1 Kasım'da yapılacak seçimlerden tek başına bir iktidar çıkacak mı? Sandıktan koalisyon çıkması halinde hangi partiler hükümet içinde yer alacak? Piyasalar, nasıl bir koalisyon bekliyor? Erdal Sağlam, Hürriyet'teki köşesinde bu soruların yanıtlarını veriyor.
İşte Sağlam'ın o yazısı:
YENİDEN seçime iki haftadan az süre kalmışken, yayımlanan anket sonuçları neredeyse seçimlere ilişkin merakı yok etmiş görünüyor.
Piyasalar artık seçimi değil sonrasında olacakları merak ediyor, tahmin etmeye çalışıyor.
Piyasa uzmanları ile konuştuğumuzda artık tek başına iktidarı konuşanın bulunmadığını gördük. Dolayısıyla piyasaların koalisyona artık kesin gözüyle baktığını rahatlıkla söyleyebiliriz. "Sonuçlar 7 Haziran'a benzer çıkacak da bu kez koalisyon kurulacak mı?" diye sorduğumuzda, "Artık 7 Haziran sonrasındaki gibi davranılacağını, koalisyonun engelleneceğini kimse düşünmüyor, tekrar seçim çok radikal tepki görür" yanıtını alıyoruz.
Son dönemde iyileşen piyasalarda içeriden çok küresel gelişmelerin, yani FED
faiz artışının gecikeceği beklentisinin belirleyici olduğu açık. Bu nedenle yabancı sermaye girişi olmasa da, gelişmekte olan ülkelerden kaçışın durduğunu söyleyebiliriz. Bu nedenle piyasalardaki hava olumluya dönmüş durumda.
İçeride piyasaları etkileyecek unsurlar nedir diye baktığımızda ise "Ne olursa olsun seçimden sonra bundan daha kötü olmaz herhalde" yanıtını alıyoruz. Yani piyasalar seçimden sonra, öyle ya da böyle, bir koalisyon kurulacağına, kesin gözüyle bakıyor, şu andaki fiyatlar içinde de bu beklenti var.
"Peki, nasıl bir koalisyon, hangi koalisyon piyasaları nasıl etkiler" sorumuza verilen yanıtlar ise, doğal olarak çok çeşitli. Bir bankacı, seçimden sonra koalisyon olmasının piyasalarda iyimserlik yaratacağını, dolayısıyla genelde seçim sonrasına ilişkin iyimser bir beklenti olduğunu belirtiyor. Buna karşılık AKP'nin MHP ile koalisyon yapması halinde iyimserliğin az olacağını,AKP'nin CHP ile koalisyon yapması halinde ise piyasaların coşabileceğini söylüyor.
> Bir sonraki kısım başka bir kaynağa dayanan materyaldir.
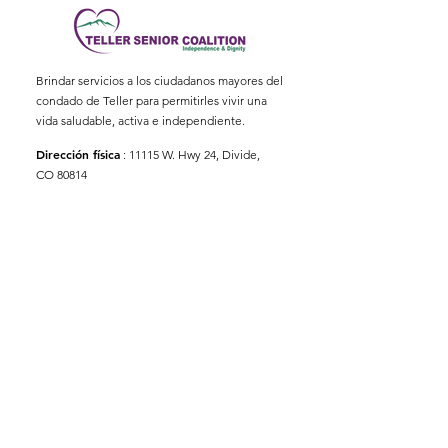
Brindar servicios a los ciudadanos mayores del
condado de Teller para permitirles vivir una
vida saludable, activa e independiente.
Dirección física
:
11115 W. Hwy 24, Divide,
CO 80814
Dirección postal
: Apartado Postal 845
Correo electrónico
:
ed@tellerseniorcoaliton.org
Teléfono
:
(719) 687-3330
Suscríbete a los boletines
informativos
Enter your email here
Seçimde partilerin alacakları oy ne kadar etkili olacak sorumuza ise, "Hem yabancılar hem yerli yatırımcılar, koalisyon daha sağlıklı olacağı için, AKP'nin oy veya milletvekili sayısının azalacağı bir seçim sonucunu daha iyi karşılayacaktır" yanıtını alıyoruz.
Burada önemli olanın reformcu bir hükümet kurulması beklentisi olduğunu kaydeden başka bir bankacı, "AKP'nin oyu azalırsa yeniden seçim hevesi biter dolayısıyla uzun vadeli bir kolisyon hükümeti kurmak için motivasyonu daha yüksek olur diye bekliyoruz" yanıtını verdi. Özetle, gereken reformların ancak zayıflamış AKP ile CHP'nin kuracağı koalisyondan geleceği beklentisi hakim.
FED'E BAĞLI SEYİR
İçerideki beklentisi özetle böyle olan piyasaların, FED
faiz artışının gecikmesi beklentisinden mümkün olduğunca yararlanmaya çalıştığı da açık. Piyasalar belli ki yıl sonu bilançolarına kadar bu iyimser beklentiyi satın almak isteyecekler ve iyimser senaryoyu satın almak için her şeyi yapacaklar.
Bu noktada şahsen piyasaların iyimser olduğunu düşünüyorum. Financial Times tarafından ABD, Avrupa ve Asya'nın önde gelen bankalarından 46 ekonomistin katılımıyla yapılan ankete göre, ekonomistler FED'in yıl sonundan önce
Faiz artıracağı beklentisini koruyorlar. 46 ekonomistin yüzde 65'i FED'in aralık ayı toplantısında faiz artıracağını öngörürken, hiç biri FED'in ekim ayı toplantısından bir faiz artırımı kararı çıkmasını beklemiyor.
Çok açık ki, FED faiz artışı beklentisi Aralık toplantısına ötelenmiş durumda. Bu eğilim de hükümete, 1 Kasım'da yapılacak seçimlere kadar süre tanıyacak. Ancak seçimden sonrasının bizim gibi gelişmekte olan ülkeler açısından karışık olacağı da kesin. Böylesine bir ortamda koalisyon kurulması uzar, ya da yine engellemeler ortaya çıkarsa, bundan çok olumsuz etkileneceğimiz de kesin.